Washington Mutual Inc., responding to uncertainty in the marketplace, said it significantly exceeds all regulatory “well-capitalized” minimums for depository institutions and has excess liquidity of more than $40 billion.

The disclosure came hours after regional bank National City Corp. issued a similar missive after being forced to assert it is still credit-worthy.

National City chimed the same bell and rang the same hallow note:

In a bid to ease investor nerves, the Cleveland-based bank and mortgage lender issued a statement regarding their financial health , though it hasn’t seemed to quell the tension.

“National City is experiencing no unusual depositor or creditor activity,” the bank said in a statement posted on its website. “As of the close of Friday’s business, the bank maintained more than $12 billion of excess short-term liquidity.”

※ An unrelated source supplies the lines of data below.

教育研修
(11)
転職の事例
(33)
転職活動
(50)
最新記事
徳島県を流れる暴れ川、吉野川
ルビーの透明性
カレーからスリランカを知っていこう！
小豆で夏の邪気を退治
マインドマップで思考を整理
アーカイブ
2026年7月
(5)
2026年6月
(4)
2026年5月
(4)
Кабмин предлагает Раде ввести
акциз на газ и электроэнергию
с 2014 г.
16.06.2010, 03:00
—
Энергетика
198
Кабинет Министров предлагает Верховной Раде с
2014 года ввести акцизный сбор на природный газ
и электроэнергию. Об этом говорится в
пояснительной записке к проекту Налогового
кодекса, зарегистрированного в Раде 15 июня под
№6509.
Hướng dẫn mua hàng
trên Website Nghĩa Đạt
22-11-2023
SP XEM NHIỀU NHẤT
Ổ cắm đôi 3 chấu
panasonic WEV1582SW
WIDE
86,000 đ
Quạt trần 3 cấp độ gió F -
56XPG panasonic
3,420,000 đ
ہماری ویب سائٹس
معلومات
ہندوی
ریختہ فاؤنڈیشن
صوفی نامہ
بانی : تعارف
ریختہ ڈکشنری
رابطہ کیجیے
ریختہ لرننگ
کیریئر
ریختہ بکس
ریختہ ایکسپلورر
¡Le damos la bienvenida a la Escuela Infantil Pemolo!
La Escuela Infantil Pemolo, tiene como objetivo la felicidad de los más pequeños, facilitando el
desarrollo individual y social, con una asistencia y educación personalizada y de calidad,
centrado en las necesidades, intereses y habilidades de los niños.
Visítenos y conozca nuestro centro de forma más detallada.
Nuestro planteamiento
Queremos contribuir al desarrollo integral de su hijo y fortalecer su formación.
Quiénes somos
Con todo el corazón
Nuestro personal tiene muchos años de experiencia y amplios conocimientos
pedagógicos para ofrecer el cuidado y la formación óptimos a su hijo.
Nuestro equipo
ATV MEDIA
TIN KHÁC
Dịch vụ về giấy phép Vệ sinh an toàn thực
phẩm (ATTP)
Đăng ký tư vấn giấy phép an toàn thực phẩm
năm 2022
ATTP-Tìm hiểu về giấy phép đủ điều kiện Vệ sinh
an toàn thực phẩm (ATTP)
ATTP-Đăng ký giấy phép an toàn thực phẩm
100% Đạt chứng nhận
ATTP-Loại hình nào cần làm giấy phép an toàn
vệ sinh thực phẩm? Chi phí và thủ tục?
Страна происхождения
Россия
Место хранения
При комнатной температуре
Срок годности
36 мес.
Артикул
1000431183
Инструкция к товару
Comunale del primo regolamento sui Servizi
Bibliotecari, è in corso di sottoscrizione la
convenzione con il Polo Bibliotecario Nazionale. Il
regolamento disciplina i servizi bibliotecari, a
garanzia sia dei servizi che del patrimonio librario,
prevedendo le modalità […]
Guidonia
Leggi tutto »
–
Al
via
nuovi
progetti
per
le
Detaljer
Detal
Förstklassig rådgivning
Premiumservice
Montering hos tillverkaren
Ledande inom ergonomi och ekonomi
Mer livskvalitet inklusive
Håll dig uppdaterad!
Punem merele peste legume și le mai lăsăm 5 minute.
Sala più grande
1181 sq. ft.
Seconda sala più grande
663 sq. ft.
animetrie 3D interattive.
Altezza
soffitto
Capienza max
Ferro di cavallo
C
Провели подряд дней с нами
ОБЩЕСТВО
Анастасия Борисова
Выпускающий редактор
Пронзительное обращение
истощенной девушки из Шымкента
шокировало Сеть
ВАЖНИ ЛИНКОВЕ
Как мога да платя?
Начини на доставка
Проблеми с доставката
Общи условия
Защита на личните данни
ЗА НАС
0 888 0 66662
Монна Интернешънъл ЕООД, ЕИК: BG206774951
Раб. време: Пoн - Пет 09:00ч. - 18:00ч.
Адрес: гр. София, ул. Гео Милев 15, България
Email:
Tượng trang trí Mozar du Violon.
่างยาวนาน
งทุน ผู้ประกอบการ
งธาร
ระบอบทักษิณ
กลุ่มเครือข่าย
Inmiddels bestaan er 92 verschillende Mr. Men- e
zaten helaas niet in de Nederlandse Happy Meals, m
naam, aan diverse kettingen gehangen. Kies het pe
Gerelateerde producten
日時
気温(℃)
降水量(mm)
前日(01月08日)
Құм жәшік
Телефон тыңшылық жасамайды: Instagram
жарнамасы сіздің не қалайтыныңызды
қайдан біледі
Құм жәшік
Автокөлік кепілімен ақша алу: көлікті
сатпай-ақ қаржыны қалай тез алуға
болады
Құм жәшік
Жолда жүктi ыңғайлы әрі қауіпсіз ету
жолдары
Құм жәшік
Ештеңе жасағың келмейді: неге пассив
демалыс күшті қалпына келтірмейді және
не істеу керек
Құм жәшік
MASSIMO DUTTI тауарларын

“Further, as a result of our recent $7 billion capital raise, National City maintains one of the highest Tier I regulatory capital ratios among large banks.”

We have already seen a parade of banks who lied and died; even Paulson and Helicopter (Bernanke) denied that the existence of a housing bubble until last summer, when they could deny it no longer. That Wa Mu and National City deny their obvious insolvency only seems to make it more true.

The runs will begin soon and don’t believe the lies coming from the media about the FDIC $100,000 limit:

Let’s get this out of the way right now: Your money is safe if it’s in an institution insured by the FDIC. The Federal Deposit Insurance Corp. covers up to $100,000 per institution, and even may provide additional coverage for IRAs in those banks. So, don’t head for the mattress store.

Let’s get this straight Jon, the FDIC was intended to save “a” bank, not THE banking system. Last weekend the takeover of Indymac Bancorp chewed up $4-8B of the $53B insurance reserves. That burn rate is unsustainable in the face of the certain upcoming new failures of some big banks and thousands of smaller ones:

Chris Thornberg at Beacon Economics says, “IndyMac was the first major institution that wasn’t too big to fail.” He says as the Feds are busy worrying about “the big boys”—Fannie and Freddie—hundreds, maybe thousands, of smaller, regional banks will now realize they have no savior. Thornberg says investors in those banks have to ask themselves, “Is this institution fundamentally safe?” Depositors with accounts insured by the FDIC don’t have to worry…unless the FDIC starts to run low on funds. That looks unlikely at the moment. It has $53 billion, and says IndyMac—by far the largest bank takeover this year—will cost it between $4 billion and $8 billion.

Right now the only thing that might be safe in Wa Mu or National City is what Aunt Milly keeps in her safe deposit box, unless it’s Wa Mu or National City stock certificates.